Print out each entry below in full, exactly as given, excluding pictures.

====== Material to process

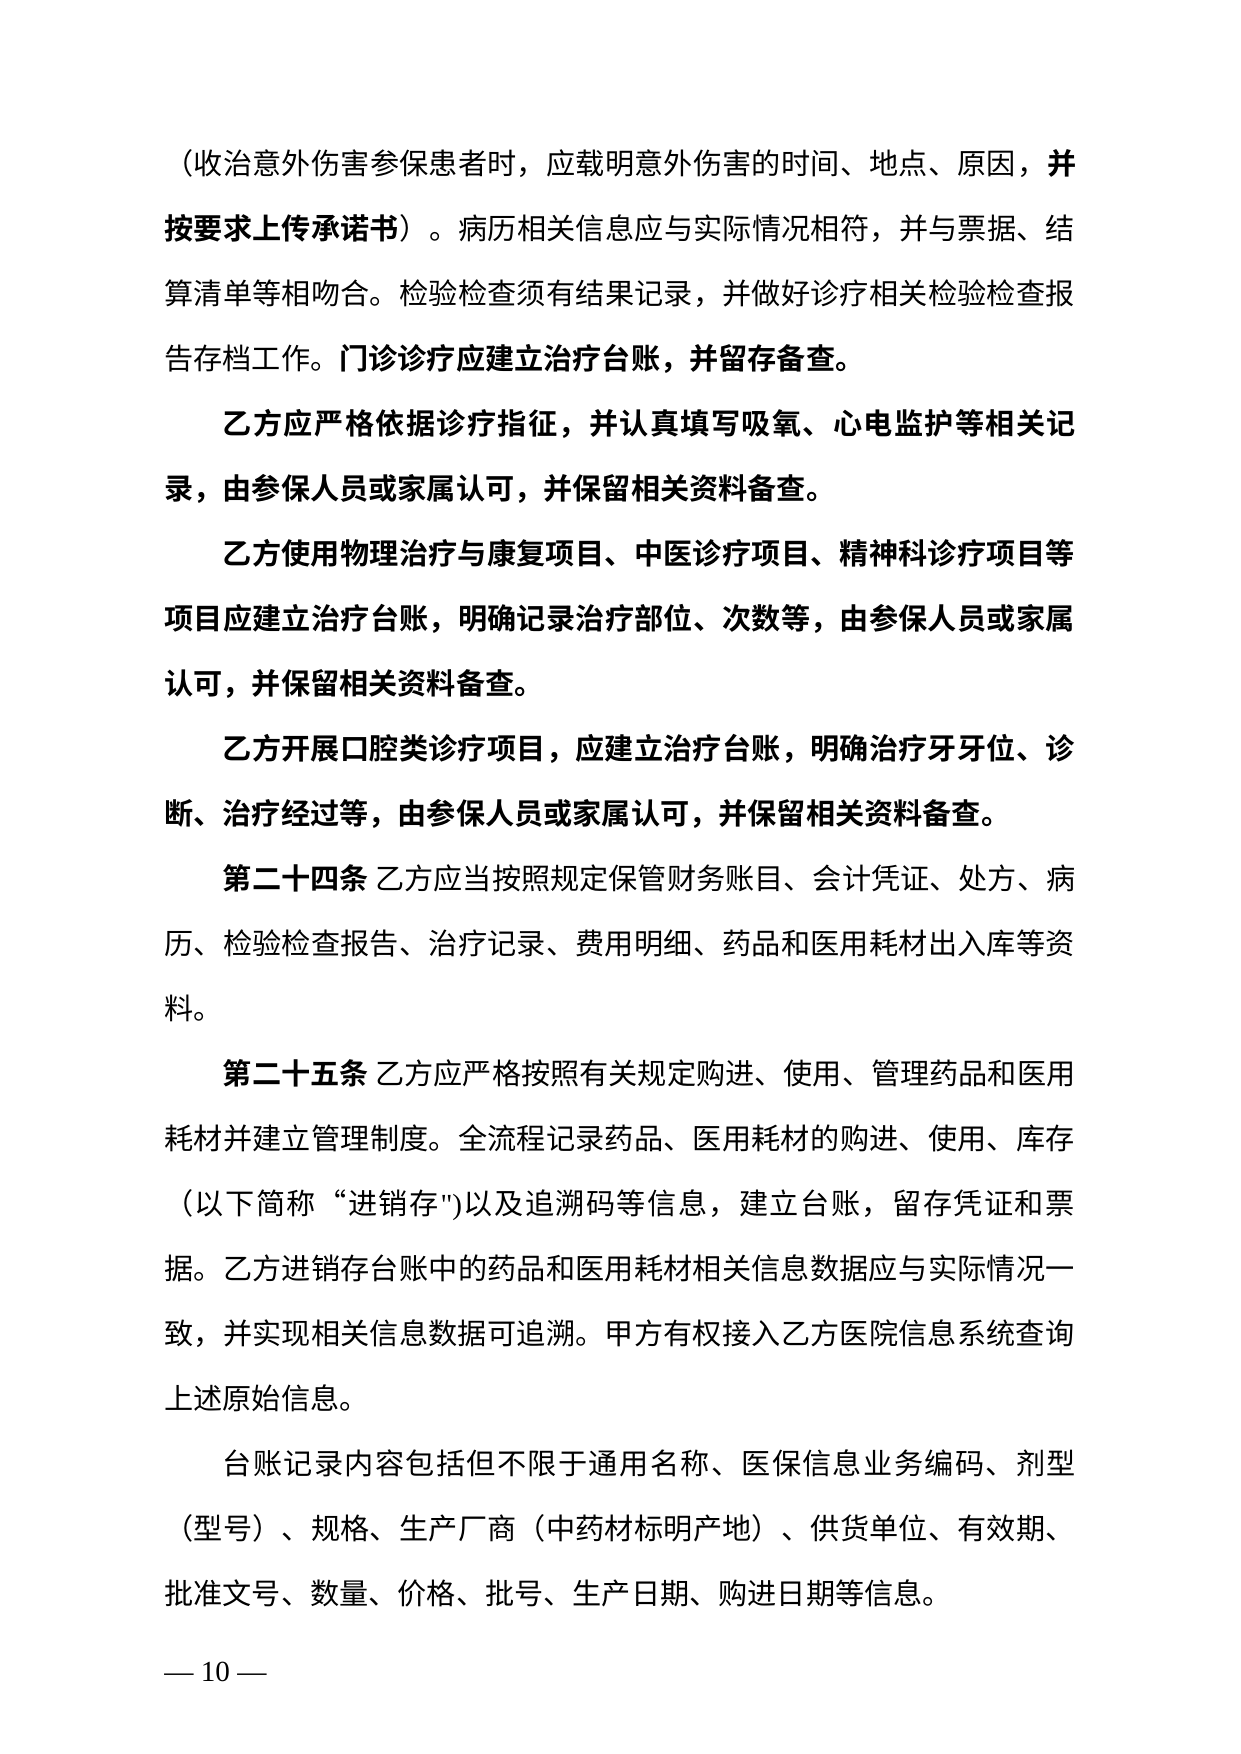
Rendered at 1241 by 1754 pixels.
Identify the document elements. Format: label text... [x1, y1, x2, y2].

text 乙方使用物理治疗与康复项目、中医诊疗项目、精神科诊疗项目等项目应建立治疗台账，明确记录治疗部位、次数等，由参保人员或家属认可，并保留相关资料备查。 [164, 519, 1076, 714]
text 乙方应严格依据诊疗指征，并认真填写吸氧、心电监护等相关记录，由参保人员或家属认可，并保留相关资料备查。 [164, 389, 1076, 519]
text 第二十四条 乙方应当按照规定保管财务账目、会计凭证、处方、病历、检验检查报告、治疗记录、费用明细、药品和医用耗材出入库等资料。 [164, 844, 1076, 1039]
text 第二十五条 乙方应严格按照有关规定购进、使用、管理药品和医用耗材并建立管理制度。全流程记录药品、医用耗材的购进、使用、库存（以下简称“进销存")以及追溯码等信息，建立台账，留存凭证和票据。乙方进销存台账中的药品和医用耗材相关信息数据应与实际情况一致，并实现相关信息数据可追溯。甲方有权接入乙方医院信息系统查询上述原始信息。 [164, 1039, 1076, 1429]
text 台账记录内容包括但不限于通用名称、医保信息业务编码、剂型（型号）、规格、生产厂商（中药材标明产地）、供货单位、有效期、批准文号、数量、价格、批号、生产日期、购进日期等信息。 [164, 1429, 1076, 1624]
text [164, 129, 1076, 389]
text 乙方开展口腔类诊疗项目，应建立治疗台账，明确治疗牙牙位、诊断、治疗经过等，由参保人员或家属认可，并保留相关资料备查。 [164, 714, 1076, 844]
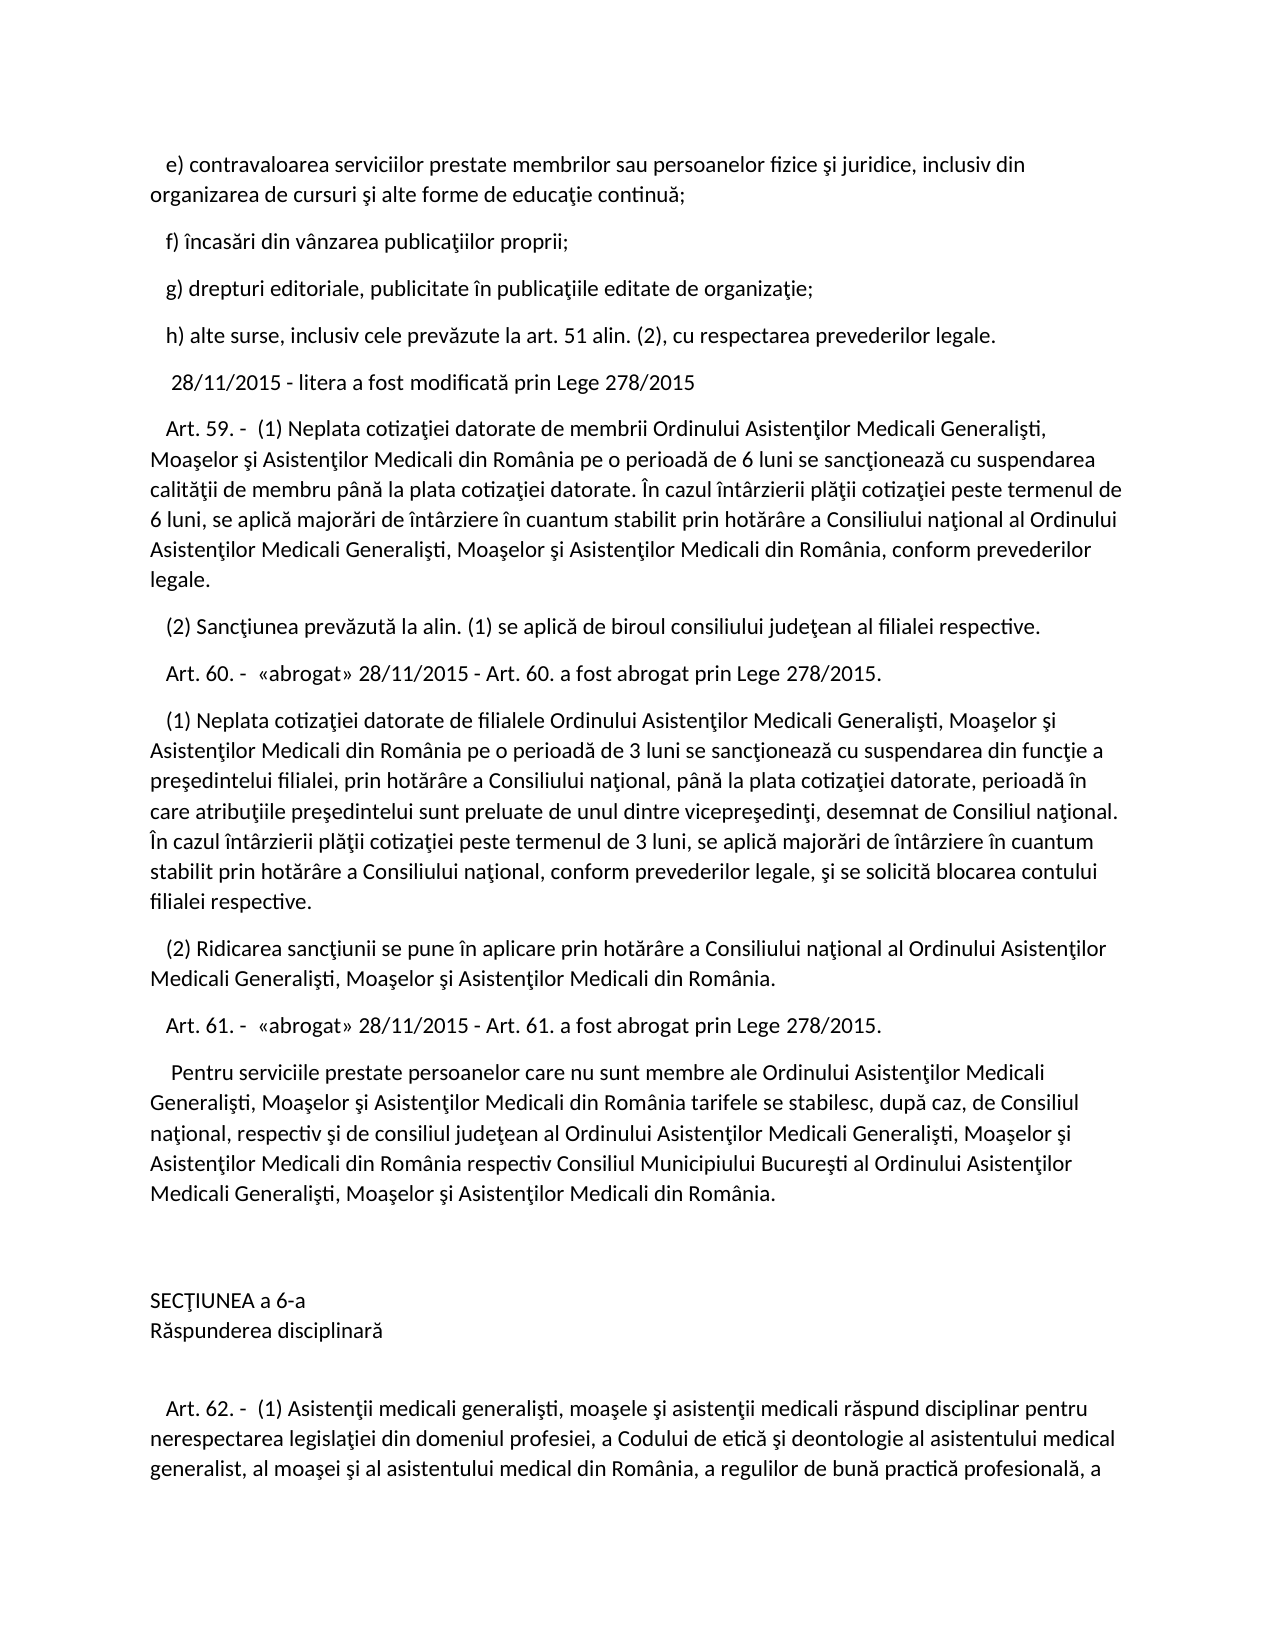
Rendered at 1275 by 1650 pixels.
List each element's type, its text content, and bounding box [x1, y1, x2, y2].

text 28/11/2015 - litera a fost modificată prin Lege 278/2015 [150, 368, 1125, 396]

============

◆ **Finished exercise**:
Rendered at 1241 by 1754 pixels.
Identify the document elements. Format: label text... [x1, y1, x2, y2].

text 乙方使用物理治疗与康复项目、中医诊疗项目、精神科诊疗项目等项目应建立治疗台账，明确记录治疗部位、次数等，由参保人员或家属认可，并保留相关资料备查。 [164, 519, 1076, 714]
text 乙方应严格依据诊疗指征，并认真填写吸氧、心电监护等相关记录，由参保人员或家属认可，并保留相关资料备查。 [164, 389, 1076, 519]
text 第二十四条 乙方应当按照规定保管财务账目、会计凭证、处方、病历、检验检查报告、治疗记录、费用明细、药品和医用耗材出入库等资料。 [164, 844, 1076, 1039]
text 第二十五条 乙方应严格按照有关规定购进、使用、管理药品和医用耗材并建立管理制度。全流程记录药品、医用耗材的购进、使用、库存（以下简称“进销存")以及追溯码等信息，建立台账，留存凭证和票据。乙方进销存台账中的药品和医用耗材相关信息数据应与实际情况一致，并实现相关信息数据可追溯。甲方有权接入乙方医院信息系统查询上述原始信息。 [164, 1039, 1076, 1429]
text 台账记录内容包括但不限于通用名称、医保信息业务编码、剂型（型号）、规格、生产厂商（中药材标明产地）、供货单位、有效期、批准文号、数量、价格、批号、生产日期、购进日期等信息。 [164, 1429, 1076, 1624]
text [164, 129, 1076, 389]
text 乙方开展口腔类诊疗项目，应建立治疗台账，明确治疗牙牙位、诊断、治疗经过等，由参保人员或家属认可，并保留相关资料备查。 [164, 714, 1076, 844]
Rendered at 1275 by 1650 pixels.
List each element's type, its text content, and bounding box [x1, y1, x2, y2].

text 28/11/2015 - litera a fost modificată prin Lege 278/2015 [150, 368, 1125, 396]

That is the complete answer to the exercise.